We’ve been longtime fans of Chatbooks, a service that makes it super easy to get real live photo books of your online photos. You simply create a collection and when you hit 60 photos, they automatically send you a book. Or, you can auto-populate right from your Facebook or Instagram page. If you’re like me and aren’t super awesome at organizing or printing your photos, you’ll be so glad you have this service, particularly during this time.
This might seem super simple, but the Voice Memo on your iPhone or similar on your Android is pretty handy. Before you go to bed, just share a couple of thoughts or feelings about the day and save it by the date. You’ll definitely want to get your kids in on the mix too, because there’s nothing like listening back to their little voices in a few years. Trust me.

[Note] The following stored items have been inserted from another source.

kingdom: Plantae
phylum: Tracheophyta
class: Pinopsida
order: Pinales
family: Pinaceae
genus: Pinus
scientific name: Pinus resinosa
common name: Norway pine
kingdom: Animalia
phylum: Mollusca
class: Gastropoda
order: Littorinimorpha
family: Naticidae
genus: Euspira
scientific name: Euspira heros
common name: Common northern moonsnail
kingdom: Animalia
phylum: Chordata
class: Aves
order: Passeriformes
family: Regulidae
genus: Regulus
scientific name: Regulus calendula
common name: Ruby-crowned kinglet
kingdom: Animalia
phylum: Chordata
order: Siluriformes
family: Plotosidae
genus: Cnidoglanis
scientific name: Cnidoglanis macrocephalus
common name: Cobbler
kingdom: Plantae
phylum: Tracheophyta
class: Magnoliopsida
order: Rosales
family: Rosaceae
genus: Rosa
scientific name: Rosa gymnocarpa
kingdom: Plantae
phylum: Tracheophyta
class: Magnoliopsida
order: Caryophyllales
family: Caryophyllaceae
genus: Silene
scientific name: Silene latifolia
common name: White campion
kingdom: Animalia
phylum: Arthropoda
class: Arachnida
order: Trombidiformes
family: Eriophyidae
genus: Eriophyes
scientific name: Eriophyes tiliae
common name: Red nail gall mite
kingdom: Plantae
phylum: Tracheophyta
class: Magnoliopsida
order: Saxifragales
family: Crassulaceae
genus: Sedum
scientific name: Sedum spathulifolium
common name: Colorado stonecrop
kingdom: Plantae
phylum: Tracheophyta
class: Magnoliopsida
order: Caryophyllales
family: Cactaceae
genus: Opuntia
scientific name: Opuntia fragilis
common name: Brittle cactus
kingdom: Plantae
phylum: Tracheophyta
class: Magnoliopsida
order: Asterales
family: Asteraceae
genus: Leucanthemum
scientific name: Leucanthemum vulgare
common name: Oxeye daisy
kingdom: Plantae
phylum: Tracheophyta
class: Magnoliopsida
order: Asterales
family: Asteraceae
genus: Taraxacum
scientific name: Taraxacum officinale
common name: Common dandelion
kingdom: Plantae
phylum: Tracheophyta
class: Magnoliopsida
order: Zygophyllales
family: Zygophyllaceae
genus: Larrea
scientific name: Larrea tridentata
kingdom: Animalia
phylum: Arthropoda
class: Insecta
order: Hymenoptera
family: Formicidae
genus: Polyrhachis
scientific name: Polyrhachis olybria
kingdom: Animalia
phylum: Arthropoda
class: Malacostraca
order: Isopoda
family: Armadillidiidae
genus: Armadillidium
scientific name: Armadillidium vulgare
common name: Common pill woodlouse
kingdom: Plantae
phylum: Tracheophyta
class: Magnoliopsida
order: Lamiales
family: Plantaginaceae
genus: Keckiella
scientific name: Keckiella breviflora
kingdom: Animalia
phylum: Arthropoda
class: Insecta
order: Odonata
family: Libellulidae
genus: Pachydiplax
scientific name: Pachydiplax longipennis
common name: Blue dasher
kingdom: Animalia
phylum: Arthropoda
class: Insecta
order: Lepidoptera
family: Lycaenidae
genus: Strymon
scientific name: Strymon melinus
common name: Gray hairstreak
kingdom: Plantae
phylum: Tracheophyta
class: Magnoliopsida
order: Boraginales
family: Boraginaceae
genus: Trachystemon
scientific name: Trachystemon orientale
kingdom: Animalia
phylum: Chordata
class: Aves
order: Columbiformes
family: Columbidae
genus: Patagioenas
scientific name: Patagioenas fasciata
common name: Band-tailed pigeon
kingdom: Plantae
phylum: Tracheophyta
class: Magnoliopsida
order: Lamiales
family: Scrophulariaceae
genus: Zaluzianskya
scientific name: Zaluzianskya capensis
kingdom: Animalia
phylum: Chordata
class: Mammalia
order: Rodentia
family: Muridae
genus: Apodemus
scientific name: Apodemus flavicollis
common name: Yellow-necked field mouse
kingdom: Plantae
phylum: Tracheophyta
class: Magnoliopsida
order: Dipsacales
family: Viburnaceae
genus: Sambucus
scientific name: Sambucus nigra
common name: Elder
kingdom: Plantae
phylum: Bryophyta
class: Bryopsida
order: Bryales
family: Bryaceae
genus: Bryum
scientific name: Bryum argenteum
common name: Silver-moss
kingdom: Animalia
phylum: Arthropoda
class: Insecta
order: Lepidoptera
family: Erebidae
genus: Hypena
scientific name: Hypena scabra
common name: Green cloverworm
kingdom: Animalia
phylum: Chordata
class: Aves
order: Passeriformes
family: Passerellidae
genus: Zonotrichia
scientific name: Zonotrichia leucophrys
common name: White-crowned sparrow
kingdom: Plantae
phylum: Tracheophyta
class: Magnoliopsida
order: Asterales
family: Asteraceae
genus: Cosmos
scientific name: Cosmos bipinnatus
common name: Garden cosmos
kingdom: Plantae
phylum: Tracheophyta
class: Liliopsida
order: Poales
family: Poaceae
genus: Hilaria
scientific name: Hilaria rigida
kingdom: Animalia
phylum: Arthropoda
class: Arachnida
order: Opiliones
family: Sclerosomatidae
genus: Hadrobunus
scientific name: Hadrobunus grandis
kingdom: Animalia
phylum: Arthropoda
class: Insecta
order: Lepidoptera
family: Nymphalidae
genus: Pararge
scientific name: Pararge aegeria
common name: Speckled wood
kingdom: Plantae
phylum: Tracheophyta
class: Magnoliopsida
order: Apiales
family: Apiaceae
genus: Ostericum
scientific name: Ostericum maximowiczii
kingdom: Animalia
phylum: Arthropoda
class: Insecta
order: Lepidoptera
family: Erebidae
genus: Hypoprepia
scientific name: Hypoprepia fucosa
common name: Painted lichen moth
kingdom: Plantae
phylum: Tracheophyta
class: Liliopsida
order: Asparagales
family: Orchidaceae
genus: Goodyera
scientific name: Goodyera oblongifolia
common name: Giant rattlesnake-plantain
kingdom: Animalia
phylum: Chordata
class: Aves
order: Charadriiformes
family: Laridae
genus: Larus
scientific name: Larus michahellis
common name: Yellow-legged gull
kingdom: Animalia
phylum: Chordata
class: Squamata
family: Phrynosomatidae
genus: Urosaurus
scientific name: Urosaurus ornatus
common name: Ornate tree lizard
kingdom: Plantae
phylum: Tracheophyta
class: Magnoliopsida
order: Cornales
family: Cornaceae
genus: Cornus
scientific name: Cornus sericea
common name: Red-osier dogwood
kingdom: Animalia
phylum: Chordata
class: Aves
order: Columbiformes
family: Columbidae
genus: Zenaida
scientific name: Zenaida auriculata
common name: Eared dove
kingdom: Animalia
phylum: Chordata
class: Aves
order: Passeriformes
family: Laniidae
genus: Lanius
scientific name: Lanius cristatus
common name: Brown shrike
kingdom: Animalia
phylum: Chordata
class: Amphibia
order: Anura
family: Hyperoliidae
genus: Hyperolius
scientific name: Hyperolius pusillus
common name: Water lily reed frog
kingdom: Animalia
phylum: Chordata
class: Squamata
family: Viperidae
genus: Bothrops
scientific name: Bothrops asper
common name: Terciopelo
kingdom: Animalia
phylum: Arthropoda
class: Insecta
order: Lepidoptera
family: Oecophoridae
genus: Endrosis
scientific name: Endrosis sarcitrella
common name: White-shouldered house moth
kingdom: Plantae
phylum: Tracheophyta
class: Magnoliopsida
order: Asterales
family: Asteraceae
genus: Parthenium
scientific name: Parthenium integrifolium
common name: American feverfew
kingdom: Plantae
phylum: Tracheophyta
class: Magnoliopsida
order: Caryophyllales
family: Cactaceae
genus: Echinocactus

Related: A wonderful way to preserve your family’s stories
If you want to up the ante on your voice recordings, try the StoryCorps app. It was created to capture family stories, and they do a fantastic job with that. You’ll get all sorts of prompts, in case you need some inspiration for what to share. And it’s a great way to gather sound bites from other family members too.
You’re taking all those Instagram photos of the bread or your face mask, so why not intentionally make it a journal of this time in our lives. You could use a specific hashtag to make your entries easy to find later on, in case not all your posts are pandemic related. Just make sure to write a bit – your thoughts on that day, your feelings, what you’re missing most, what you’re most looking forward to – so that when you look back at the photos, you get more than just that singular image.